Сердце принцессы | страница 7
— О! Блаженные воды Кво! Я свободен! После стольких лет я свободен! Я схожу на то место, сложу вам памятный знак из самых тяжелых камней! Череп гада положу сверху, чтобы было видно всем!
Устроившись на циновке, они пили легкий, чуть пьянящий эль, ели стрекоз и присоленных комаров, срывая их с длинной вязанки на стене. Борбон рассказывал о жизни в Мокро и южных землях, вспоминал самые любопытные слухи, а когда стемнело и друзья вышли на берег озерка, чтобы полюбоваться восходом луны, Шмак-Кин решился задать мучивший его вопрос. Почувствовав себя нужным столь важным лягушам, Кваакум сразу преобразился, на уголках его сухоньких губ появилась улыбка, и глаза прояснились так, что в них можно было увидеть первые вечерние звезды.
— Цапля чахла, цапля сохла, цапля сдохла, — повторил он, медленно приседая на камень. — А ведь умерла она не сразу…
Шкрэк замер, приоткрыв рот. Ямбульский будто не замечал комара, зудящего рядом.
— Чахла, потом сохла, потом, только потом сдохла… — Кваакум, прислонившись щекой к трости, некоторое время слушал тишину.
— Может, от любви, все ж? — осторожно спросил маркиз.
— Нет, это исключено. Смерть от любви обычно более скоротечна. И обратите внимание на последовательность слов, вернее, этих трех емких как мировой пруд понятий «чахла», «сохла», «сдохла»… — отшельник вздохнул, глядя в направлении самой яркой звезды. — Чахла — силы покидали ее, медленно, незаметно, но изо дня в день. Когда сил не осталось совсем, она начала сохнуть — капля за каплей терять драгоценную влагу, пока не наступила смерть.

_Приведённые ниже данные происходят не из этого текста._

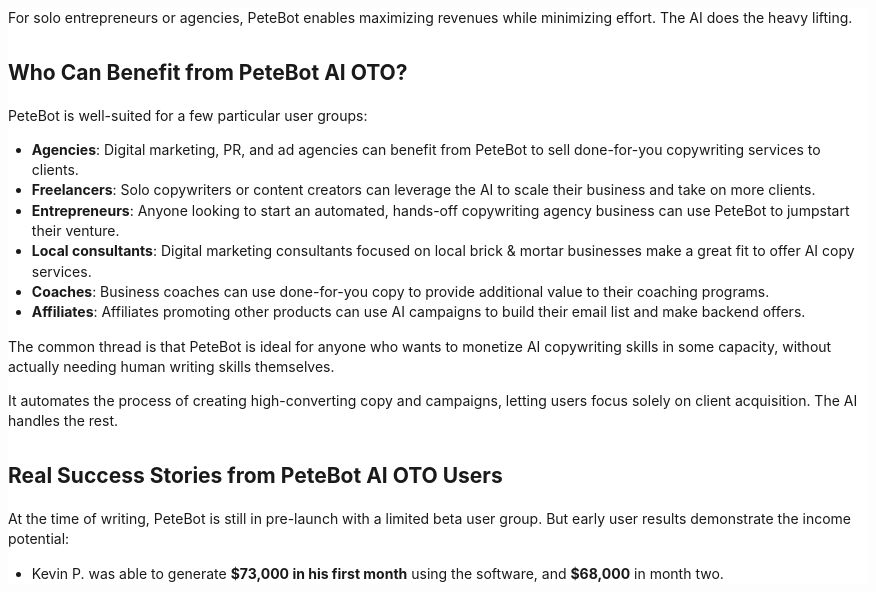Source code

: 
<p>For solo entrepreneurs or agencies, PeteBot enables maximizing revenues while minimizing effort. The AI does the heavy lifting.</p>



<h2 class="wp-block-heading"><strong>Who Can Benefit from PeteBot AI OTO?</strong></h2>



<p>PeteBot is well-suited for a few particular user groups:</p>



<ul class="wp-block-list">
<li><strong>Agencies</strong>: Digital marketing, PR, and ad agencies can benefit from PeteBot to sell done-for-you copywriting services to clients.</li>



<li><strong>Freelancers</strong>: Solo copywriters or content creators can leverage the AI to scale their business and take on more clients.</li>



<li><strong>Entrepreneurs</strong>: Anyone looking to start an automated, hands-off copywriting agency business can use PeteBot to jumpstart their venture.</li>



<li><strong>Local consultants</strong>: Digital marketing consultants focused on local brick &amp; mortar businesses make a great fit to offer AI copy services.</li>



<li><strong>Coaches</strong>: Business coaches can use done-for-you copy to provide additional value to their coaching programs.</li>



<li><strong>Affiliates</strong>: Affiliates promoting other products can use AI campaigns to build their email list and make backend offers.</li>
</ul>



<p>The common thread is that PeteBot is ideal for anyone who wants to monetize AI copywriting skills in some capacity, without actually needing human writing skills themselves.</p>



<p>It automates the process of creating high-converting copy and campaigns, letting users focus solely on client acquisition. The AI handles the rest.</p>



<h2 class="wp-block-heading"><strong>Real Success Stories from PeteBot AI OTO Users</strong></h2>



<p>At the time of writing, PeteBot is still in pre-launch with a limited beta user group. But early user results demonstrate the income potential:</p>



<ul class="wp-block-list">
<li>Kevin P. was able to generate <strong>$73,000 in his first month</strong> using the software, and <strong>$68,000</strong> in month two.</li>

— Может, ей нужно было водички попить? — снова предположил Борбон.
— Исходя из начальных условий — бессмысленно, — Кваакум стрельнул языком в подлетевшего комара и промазал. — Картина, в общем-то, ясна, — продолжил он. — Цапля умерла от старости, одиночества. Да! Однажды она прилетела на далекий, забытый всеми пруд, думая найти там покой, скрытую глубоко на дне мудрость. Днями, ночами она стояла по колени в воде, глядя на свое отражение и слушая шелест прибрежного тростника. Однако довольно скоро все это ей надоело, чаще вспоминалось родное болото и множество гнезд в зеленых камышах, но улететь назад она уже не могла — на горе, возвышавшейся над прудом, поселился орел, зорко следящий за ней большим блестящим глазом. Так и стояла она долгие годы. Горячее солнце до боли жгло ее тело, холодные дожди поливали ее; одинокая, всеми забытая, она стояла, глядя в воду и видя лишь себя одну. Она состарилась. Силы покидали ее, а вокруг не было ничего, кроме одиночества. Длинные, некогда сильные ноги уже не держали ее; как осеннюю листву ветер срывал с крыльев перья, и они плыли куда-то, светлые, легкие и пустые, как мечты. Скоро ее голое тело сморщилось, высохло совсем — она упала и сдохла.